**SOURCE TEXT:**
Investors both current and prospective should take a good, hard look at Section 1031 of the Internal Revenue Code and consider a 1031 exchange, a once little-known but now increasingly popular way to keep from giving money to the government–at least temporarily.
The 1031 exchange has been part of the IRS Code since 1921, but it was all but dormant until an awakening
in the 1990s. The concept behind this tax-deferred exchange is that an investor can transfer the equity in one property to a new property and basically maintain the same investment with a different asset.
As long as all proceeds from the sale are invested in the new property, the IRS actually considers the deal to be one continuous investment. As a result, no capital gains tax is due on the profit from the sale of the relinquished asset.
A 1031 exchange is especially useful for investors who buy and renovate properties and subsequently reinvest the profits in more valuable real estate.
A 1031 exchange is an extremely powerful tool for investors
seeking to increase the size of their real estate holdings. Being able to transfer equity into more valuable properties without having to pay a tax bill is the pot of gold at the end of the rainbow for those who know where to look.
Investors must remember that in a 1031 exchange, their capital gains tax is deferred but not eliminated. If you sell your property during your lifetime and do not qualify for a tax-deferred exchange, you will have to pay taxes both on the capital gains and the recapture of the total depreciation taken during the original investment.

**EXTRACTED ENTRIES:**
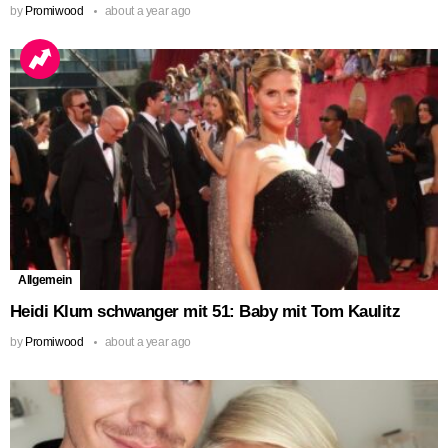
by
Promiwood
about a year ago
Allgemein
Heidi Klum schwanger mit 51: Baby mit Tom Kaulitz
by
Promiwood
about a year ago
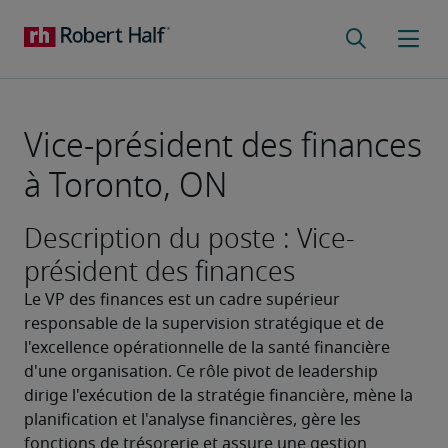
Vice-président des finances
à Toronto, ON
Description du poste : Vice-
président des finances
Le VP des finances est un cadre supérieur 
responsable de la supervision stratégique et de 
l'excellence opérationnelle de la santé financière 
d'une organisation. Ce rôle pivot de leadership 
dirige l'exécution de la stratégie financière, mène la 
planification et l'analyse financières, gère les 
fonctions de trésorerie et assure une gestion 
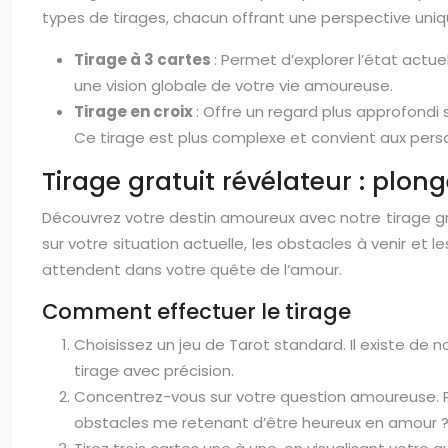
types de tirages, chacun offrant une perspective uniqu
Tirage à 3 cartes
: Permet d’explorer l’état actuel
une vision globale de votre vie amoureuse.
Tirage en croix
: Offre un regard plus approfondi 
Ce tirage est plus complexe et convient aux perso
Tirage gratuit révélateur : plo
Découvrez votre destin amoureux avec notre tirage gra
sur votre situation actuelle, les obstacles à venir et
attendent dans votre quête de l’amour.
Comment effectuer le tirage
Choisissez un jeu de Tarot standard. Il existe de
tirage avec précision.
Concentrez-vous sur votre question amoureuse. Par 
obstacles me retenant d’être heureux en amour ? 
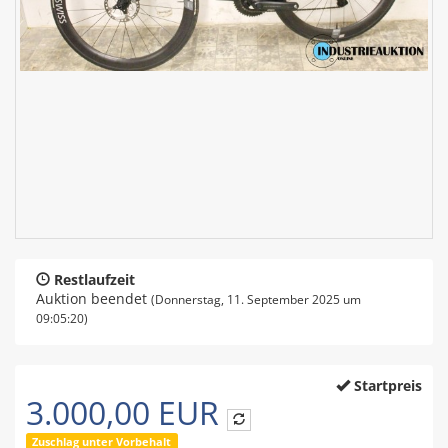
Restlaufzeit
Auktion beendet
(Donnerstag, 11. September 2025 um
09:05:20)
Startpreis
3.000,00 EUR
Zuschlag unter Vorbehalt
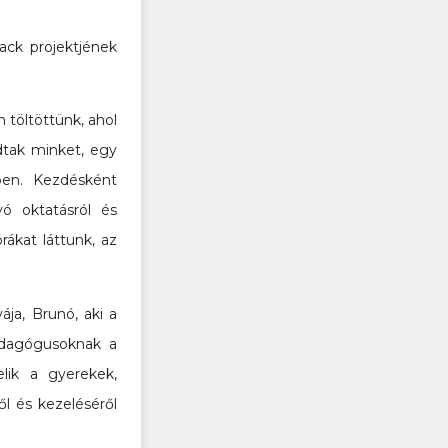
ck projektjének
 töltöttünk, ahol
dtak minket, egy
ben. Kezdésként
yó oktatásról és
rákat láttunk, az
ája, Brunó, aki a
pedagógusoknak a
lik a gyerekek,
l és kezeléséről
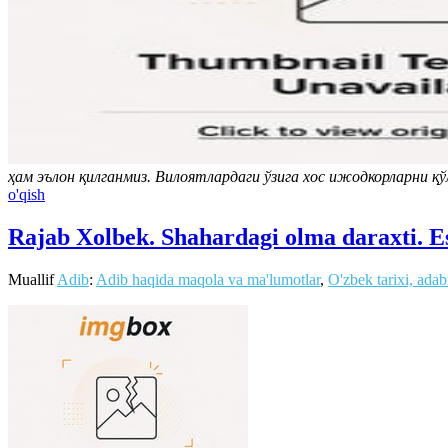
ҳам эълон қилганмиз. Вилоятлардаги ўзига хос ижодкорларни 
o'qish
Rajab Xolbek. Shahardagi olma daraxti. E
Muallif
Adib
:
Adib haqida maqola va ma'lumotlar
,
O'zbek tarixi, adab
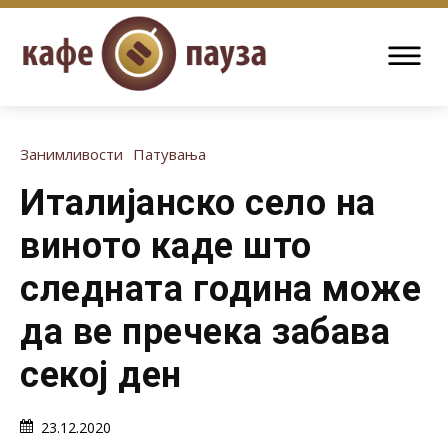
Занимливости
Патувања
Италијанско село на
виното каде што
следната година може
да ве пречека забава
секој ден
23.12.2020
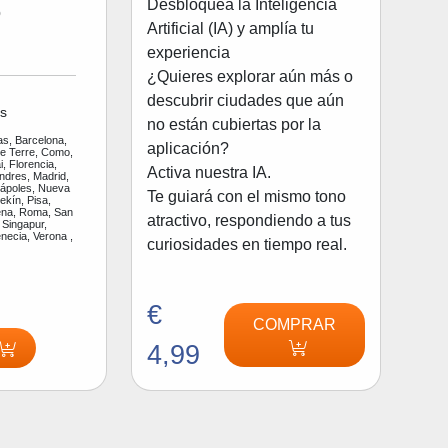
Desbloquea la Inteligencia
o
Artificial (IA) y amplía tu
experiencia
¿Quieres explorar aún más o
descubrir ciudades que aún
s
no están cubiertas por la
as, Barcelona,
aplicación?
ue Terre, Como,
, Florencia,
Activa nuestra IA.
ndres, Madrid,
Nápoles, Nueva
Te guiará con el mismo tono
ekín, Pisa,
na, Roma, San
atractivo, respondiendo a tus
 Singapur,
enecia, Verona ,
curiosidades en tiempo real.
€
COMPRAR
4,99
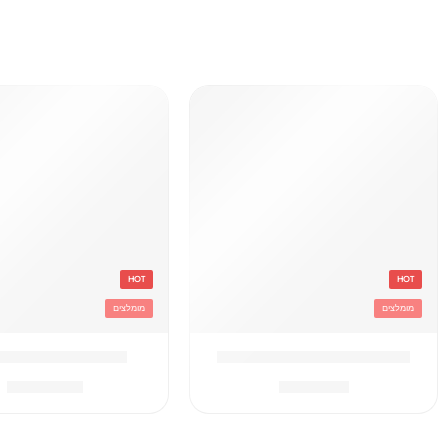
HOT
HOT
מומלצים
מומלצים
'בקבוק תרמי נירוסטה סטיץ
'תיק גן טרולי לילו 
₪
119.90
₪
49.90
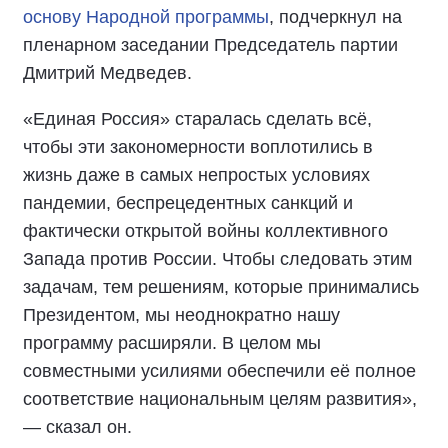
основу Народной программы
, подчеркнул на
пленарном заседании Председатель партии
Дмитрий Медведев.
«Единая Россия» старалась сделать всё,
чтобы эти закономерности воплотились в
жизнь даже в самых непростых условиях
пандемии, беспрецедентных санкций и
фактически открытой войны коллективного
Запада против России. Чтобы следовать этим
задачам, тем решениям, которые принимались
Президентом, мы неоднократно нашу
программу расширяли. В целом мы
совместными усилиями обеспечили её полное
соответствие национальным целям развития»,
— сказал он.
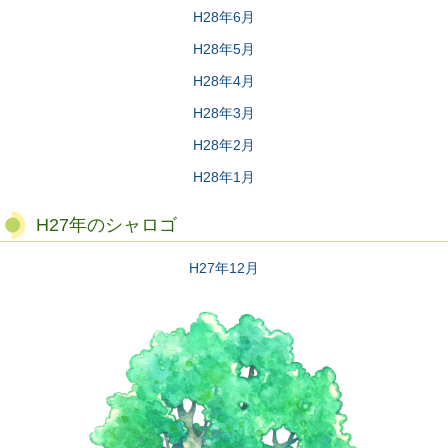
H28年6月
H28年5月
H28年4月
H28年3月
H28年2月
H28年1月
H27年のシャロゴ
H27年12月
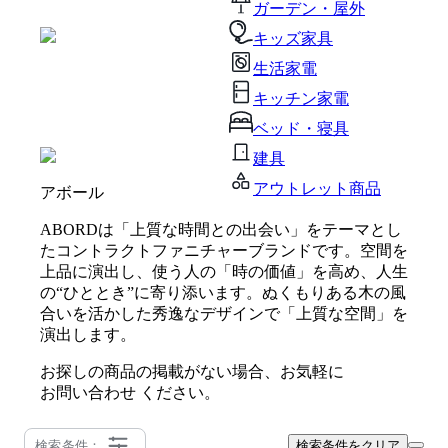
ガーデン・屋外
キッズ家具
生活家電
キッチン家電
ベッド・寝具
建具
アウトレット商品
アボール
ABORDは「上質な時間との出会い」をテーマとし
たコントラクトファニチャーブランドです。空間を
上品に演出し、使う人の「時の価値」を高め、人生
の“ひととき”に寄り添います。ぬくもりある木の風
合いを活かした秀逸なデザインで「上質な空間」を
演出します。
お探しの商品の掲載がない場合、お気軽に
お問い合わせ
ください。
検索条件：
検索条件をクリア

**WORK INSTRUCTION 1:** Decide whether each of the following statements agrees with the passage on 1031 exchanges: (a) the 1031 exchange has been in the IRS Code since 1921; (b) a 1031 exchange eliminates capital gains tax; (c) the 1031 exchange remained dormant through the 1990s. Answer yes or no for each and quote the deciding words of the passage.
**WORK INSTRUCTION 2:** Resume the passage on 1031 exchanges, starting after its final sentence.
The rows are separate material and bear no relation to the passage on 1031 exchanges.

**ANSWER 1:**
(a) Yes: "The 1031 exchange has been part of the IRS Code since 1921."
(b) No: "their capital gains tax is deferred but not eliminated."
(c) No: "it was all but dormant until an awakening in the 1990s."

**ANSWER 2:**
As with any dealings with the IRS, there are rules for the 1031 exchange:
• The relinquished property and the replacement property must both be investment real estate properties
located in the United States–and your personal residence cannot be involved in the deal.
• The real estate investor must trade only “like kind” real estate–properties that are similar in nature or character.
• The new property must be worth more than the old property, both in value and equity.
• A neutral third party, commonly called a facilitator or a qualified intermediary, should be involved in the transaction. This person takes possession of the proceeds from the sale of the property, uses the funds to purchase the new property, then transfers title of the property to the investor.
• The replacement property must be clearly identified
in writing within 45 days of the closing of the relinquished property.
• The closing for the replacement property must occur within 180 days of the closing of the relinquished property.
With such an attractive option available for real estate entrepreneurs, both seasoned and novice, an increasing number of savvy investors are already taking advantage of the 1031 exchange. More will soon follow suit.